Twelve Types By Gilbert Keith Chesterton

Twelve Types By Gilbert Keith Chesterton

Short biographical essays of twelve persons central to European culture.
Gilbert Keith Chesterton KC*SG (29 May 1874 – 14 June 1936) was an English writer,[2] philosopher, lay theologian, and literary and art critic. He has been referred to as the “prince of paradox”.[3] Time magazine observed of his writing style: “Whenever possible Chesterton made his points with popular sayings, proverbs, allegories—first carefully turning them inside out.”[4]
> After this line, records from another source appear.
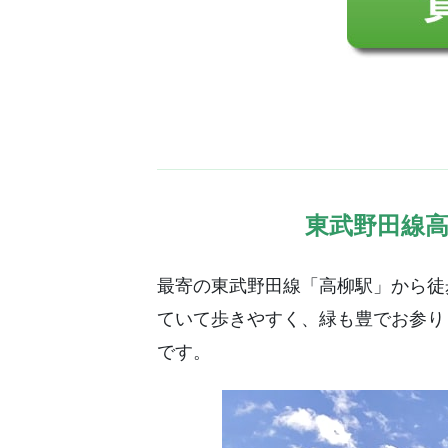
東武野田線高
最寄の東武野田線「高柳駅」から徒
ていて歩きやすく、緑も豊でお参り
です。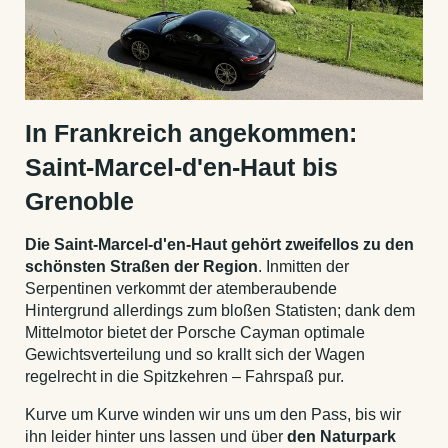
In Frankreich angekommen:
Saint-Marcel-d'en-Haut bis
Grenoble
Die Saint-Marcel-d'en-Haut gehört zweifellos zu den
schönsten Straßen der Region
. Inmitten der
Serpentinen verkommt der atemberaubende
Hintergrund allerdings zum bloßen Statisten; dank dem
Mittelmotor bietet der Porsche Cayman optimale
Gewichtsverteilung und so krallt sich der Wagen
regelrecht in die Spitzkehren – Fahrspaß pur.
Kurve um Kurve winden wir uns um den Pass, bis wir
ihn leider hinter uns lassen und über
den Naturpark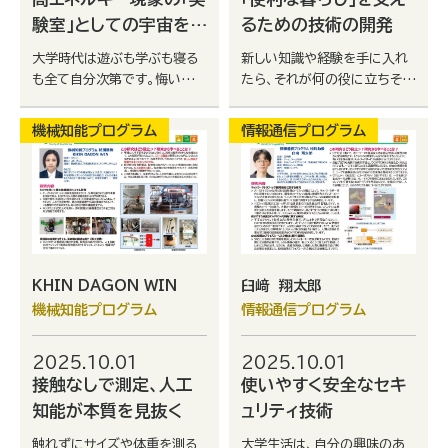
験室」としての宇宙を見
るための技術の開発
る
大学時代は遊ぶも学ぶも寝る
新しい知識や経験を手に入れ
も全て自分次第です。悔いのな
たら、それが何の役に立ちそう
いように好きなことをとことん
か、考えてみましょう。それが
やりましょう。
新しいモノを生み出すチャンス
機械知能プログラム
情報通信プログラム
です。
KHIN DAGON WIN
臼﨑 翔太郎
機械知能プログラム
情報通信プログラム
2025.10.01
2025.10.01
接触なしで測定、人工
使いやすく安全なセキ
知能が本質を見抜く
ュリティ技術
触れずにサイズや体重を測る
大学生活は、自分の興味のあ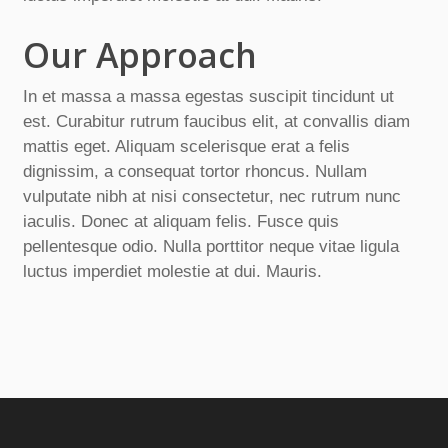
Our Approach
In et massa a massa egestas suscipit tincidunt ut
est. Curabitur rutrum faucibus elit, at convallis diam
mattis eget. Aliquam scelerisque erat a felis
dignissim, a consequat tortor rhoncus. Nullam
vulputate nibh at nisi consectetur, nec rutrum nunc
iaculis. Donec at aliquam felis. Fusce quis
pellentesque odio. Nulla porttitor neque vitae ligula
luctus imperdiet molestie at dui. Mauris.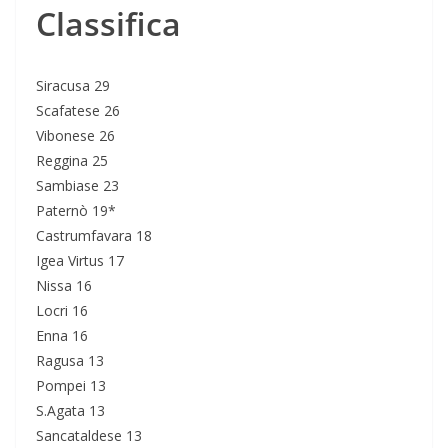
Classifica
Siracusa 29
Scafatese 26
Vibonese 26
Reggina 25
Sambiase 23
Paternò 19*
Castrumfavara 18
Igea Virtus 17
Nissa 16
Locri 16
Enna 16
Ragusa 13
Pompei 13
S.Agata 13
Sancataldese 13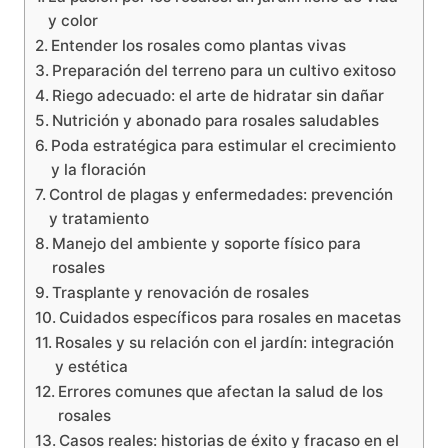
y color
Entender los rosales como plantas vivas
Preparación del terreno para un cultivo exitoso
Riego adecuado: el arte de hidratar sin dañar
Nutrición y abonado para rosales saludables
Poda estratégica para estimular el crecimiento
y la floración
Control de plagas y enfermedades: prevención
y tratamiento
Manejo del ambiente y soporte físico para
rosales
Trasplante y renovación de rosales
Cuidados específicos para rosales en macetas
Rosales y su relación con el jardín: integración
y estética
Errores comunes que afectan la salud de los
rosales
Casos reales: historias de éxito y fracaso en el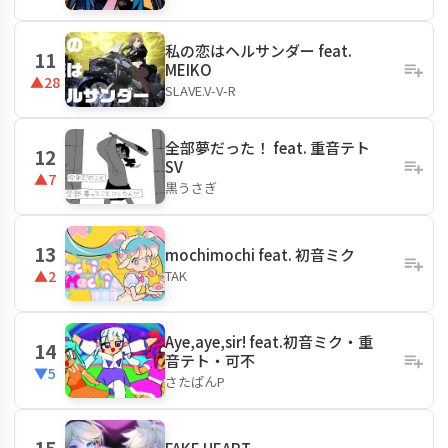
私の恋はヘルサンダー feat.
11
MEIKO
▲28
SLAVE.V-V-R
全部夢だった！ feat. 重音テト
12
SV
▲7
黒うさぎ
13
mochimochi feat. 初音ミク
TAK
▲2
Aye,aye,sir! feat.初音ミク・重
14
音テト・可不
▼5
さたぱんP
15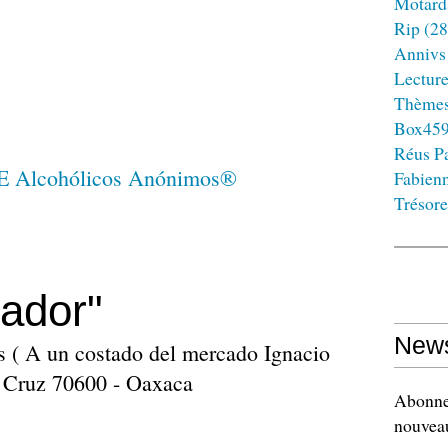
Motard
Rip
(28
Annivs
Lectur
Thème
Box45
Réus Pa
Fabien
Trésore
ador"
News
 ( A un costado del mercado Ignacio
a Cruz 70600 - Oaxaca
Abonnez
nouveau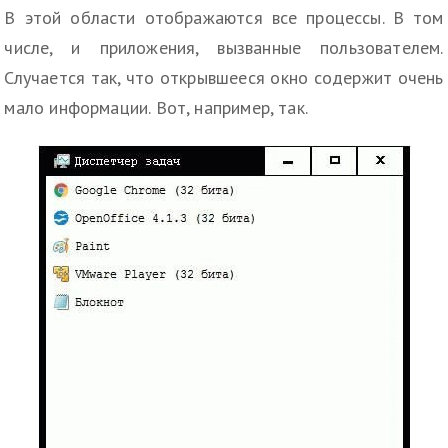
В этой области отображаются все процессы. В том
числе, и приложения, вызванные пользователем.
Случается так, что открывшееся окно содержит очень
мало информации. Вот, например, так.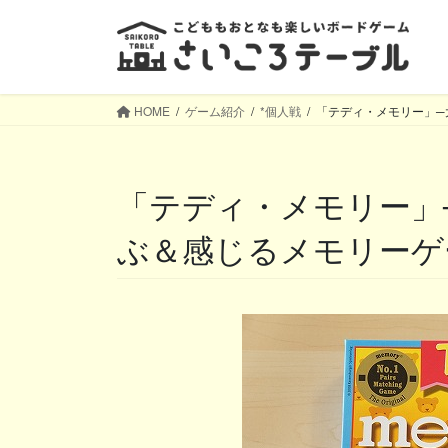
コ
ナ
ン
ビ
テ
ゲ
ン
ー
ツ
シ
HOME
ゲーム紹介
*個人戦
「テディ・メモリー」─
へ
ョ
ス
ン
キ
に
「テディ・メモリー」─大きなクマのタイルで遊
ッ
移
プ
動
ぶ＆感じるメモリーゲ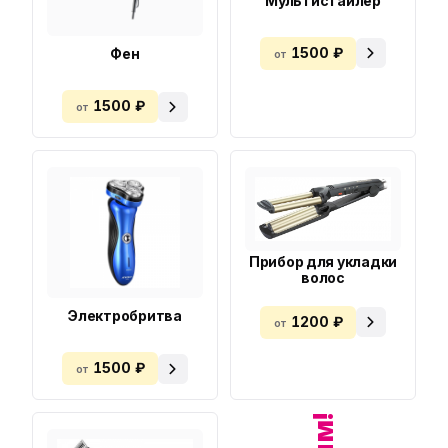
Мультистайлер
1500 ₽
Фен
от
1500 ₽
от
Прибор для укладки
волос
Электробритва
1200 ₽
от
1500 ₽
от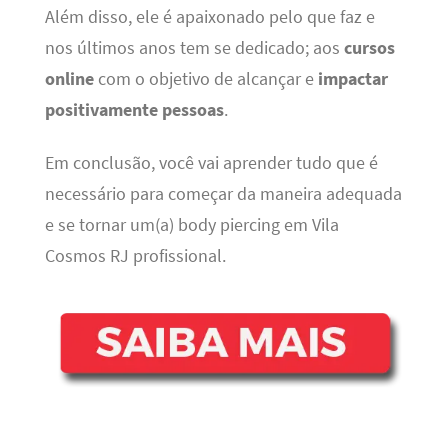
Além disso, ele é apaixonado pelo que faz e
nos últimos anos tem se dedicado; aos
cursos
online
com o objetivo de alcançar e
impactar
positivamente pessoas
.
Em conclusão, você vai aprender tudo que é
necessário para começar da maneira adequada
e se tornar um(a) body piercing em Vila
Cosmos RJ profissional.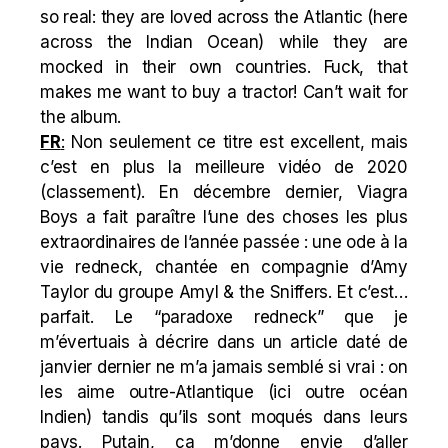
so real: they are loved across the Atlantic (here
across the Indian Ocean) while they are
mocked in their own countries. Fuck, that
makes me want to buy a tractor! Can’t wait for
the album.
FR
:
Non seulement ce titre est excellent, mais
c’est en plus la meilleure vidéo de 2020
(
classement
). En décembre dernier, Viagra
Boys a fait paraître l’une des choses les plus
extraordinaires de l’année passée : une ode à la
vie redneck, chantée en compagnie d’Amy
Taylor du groupe Amyl & the Sniffers. Et c’est…
parfait. Le “
paradoxe redneck
” que je
m’évertuais à décrire dans un article daté de
janvier dernier ne m’a jamais semblé si vrai : on
les aime outre-Atlantique (ici outre océan
Indien) tandis qu’ils sont moqués dans leurs
pays. Putain, ça m’donne envie d’aller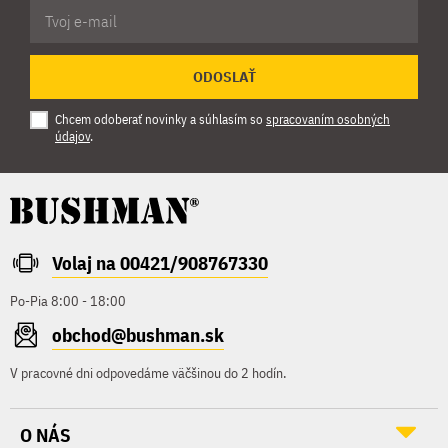
ODOSLAŤ
Chcem odoberať novinky a súhlasím so
spracovaním osobných
údajov
.
Volaj na 00421/908767330
Po-Pia 8:00 - 18:00
obchod@bushman.sk
V pracovné dni odpovedáme väčšinou do 2 hodín.
O NÁS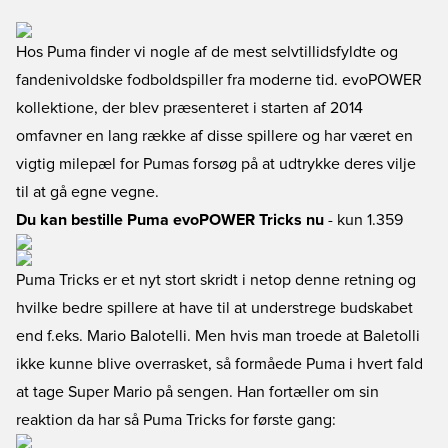
Hos Puma finder vi nogle af de mest selvtillidsfyldte og
fandenivoldske fodboldspiller fra moderne tid. evoPOWER
kollektione, der blev præsenteret i starten af 2014
omfavner en lang række af disse spillere og har været en
vigtig milepæl for Pumas forsøg på at udtrykke deres vilje
til at gå egne vegne.
Du kan bestille Puma evoPOWER Tricks nu
- kun 1.359
Puma Tricks er et nyt stort skridt i netop denne retning og
hvilke bedre spillere at have til at understrege budskabet
end f.eks. Mario Balotelli. Men hvis man troede at Baletolli
ikke kunne blive overrasket, så formåede Puma i hvert fald
at tage Super Mario på sengen. Han fortæller om sin
reaktion da har så Puma Tricks for første gang: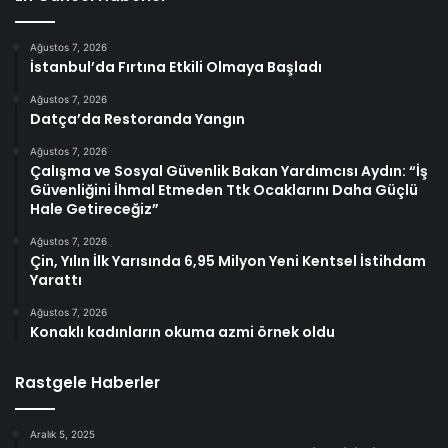
Ağustos 7, 2026
İstanbul’da Fırtına Etkili Olmaya Başladı
Ağustos 7, 2026
Datça’da Restoranda Yangın
Ağustos 7, 2026
Çalışma ve Sosyal Güvenlik Bakan Yardımcısı Aydın: “İş
Güvenliğini İhmal Etmeden Ttk Ocaklarını Daha Güçlü
Hale Getireceğiz”
Ağustos 7, 2026
Çin, Yılın İlk Yarısında 6,95 Milyon Yeni Kentsel İstihdam
Yarattı
Ağustos 7, 2026
Konaklı kadınların okuma azmi örnek oldu
Rastgele Haberler
Aralık 5, 2025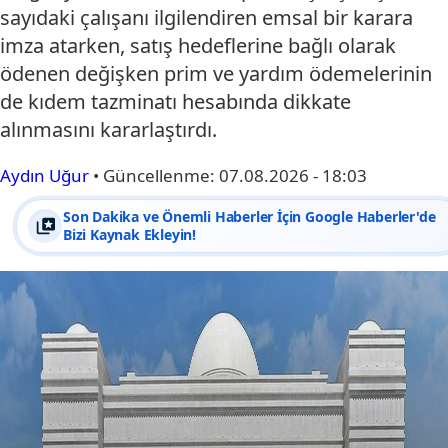
sayıdaki çalışanı ilgilendiren emsal bir karara
imza atarken, satış hedeflerine bağlı olarak
ödenen değişken prim ve yardım ödemelerinin
de kıdem tazminatı hesabında dikkate
alınmasını kararlaştırdı.
Aydın Uğur
•
Güncellenme:
07.08.2026 - 18:03
Son Dakika ve Önemli Haberler İçin Google Haberler'de
Bizi Kaynak Ekleyin!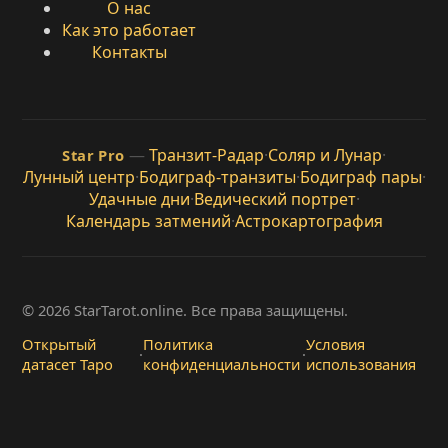
О нас
Как это работает
Контакты
—
Транзит-Радар
·
Соляр и Лунар
·
Star Pro
Лунный центр
·
Бодиграф-транзиты
·
Бодиграф пары
·
Удачные дни
·
Ведический портрет
·
Календарь затмений
·
Астрокартография
© 2026 StarTarot.online. Все права защищены.
Открытый
Политика
Условия
·
·
датасет Таро
конфиденциальности
использования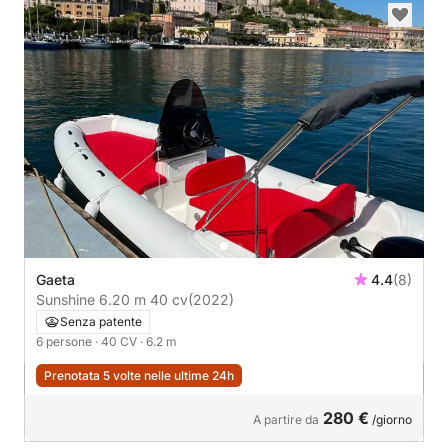
Gaeta
4.4
(8)
Sunshine 6.20 m 40 cv
(2022)
Senza patente
6 persone
· 40 CV
· 6.2 m
Prenotata 5 volte nelle ultime 24h
280 €
A partire da
/giorno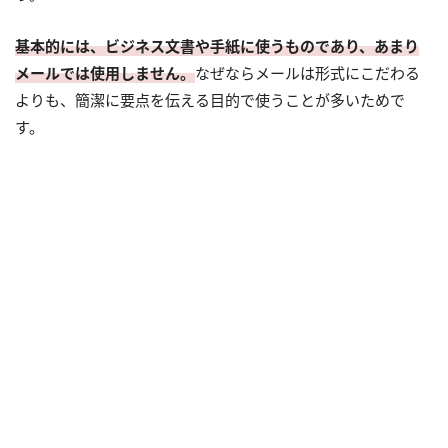
基本的には、ビジネス文書や手紙に使うものであり、あまり
メールでは使用しません。
なぜならメールは形式にこだわる
よりも、簡潔に要点を伝える目的で使うことが多いためで
す。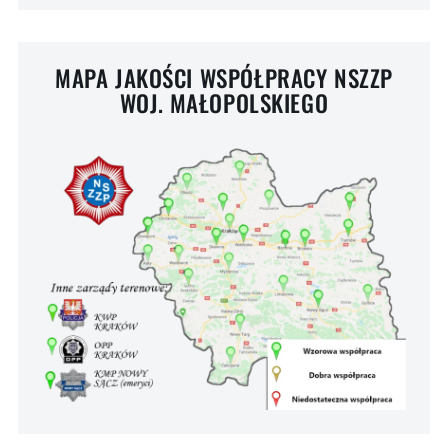
MAPA JAKOŚCI WSPÓŁPRACY NSZZP
WOJ. MAŁOPOLSKIEGO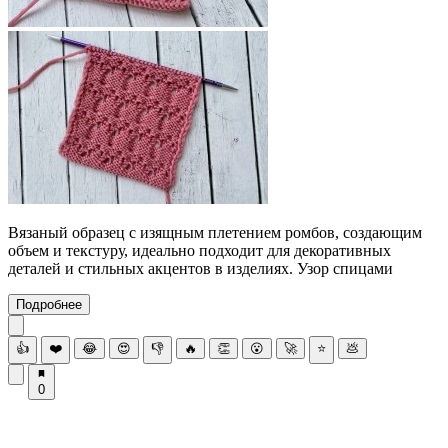
Вязаный образец с изящным плетением ромбов, создающим
объем и текстуру, идеально подходит для декоративных
деталей и стильных акцентов в изделиях. Узор спицами
Подробнее
👍
❤️
😂
😍
👎
🔥
👏
😮
🚀
⭐
💩
0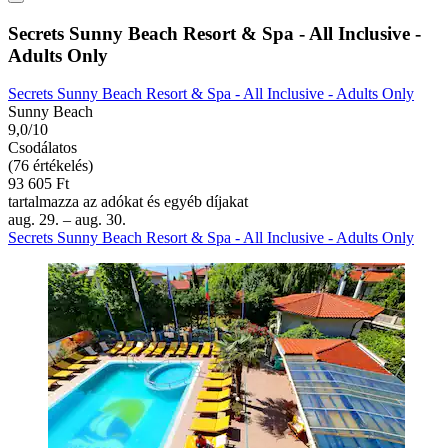
Secrets Sunny Beach Resort & Spa - All Inclusive -
Adults Only
Secrets Sunny Beach Resort & Spa - All Inclusive - Adults Only
Sunny Beach
9,0/10
Csodálatos
(76 értékelés)
93 605 Ft
tartalmazza az adókat és egyéb díjakat
aug. 29. – aug. 30.
Secrets Sunny Beach Resort & Spa - All Inclusive - Adults Only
Chesterton created the fictional priest-detective Father Brown,[5] and wrote on apologetics. Even some of those who disagree with him have recognised the wide appeal of such works as Orthodoxy and The Everlasting Man.[4][6] Chesterton routinely referred to himself as an “orthodox” Christian, and came to identify this position more and more with Catholicism, eventually converting to Catholicism from High Church Anglicanism. Biographers have identified him as a successor to such Victorian authors as Matthew Arnold, Thomas Carlyle, Cardinal John Henry Newman, and John Ruskin.[7] On his contributions, T. S. Eliot wrote:
He was importantly and consistently on the side of the angels. Behind the Johnsonian fancy-dress, so reassuring to the British public, he concealed the most serious and revolutionary designs—concealing them by exposure … Chesterton’s social and economic ideas…were fundamentally Christian and Catholic. He did more, I think, than any man of his time—and was able to do more than anyone else, because of his particular background, development and abilities as a public performer—to maintain the existence of the important minority in the modern world. He leaves behind a permanent claim upon our loyalty, to see that the work that he did in his time is continued in ours.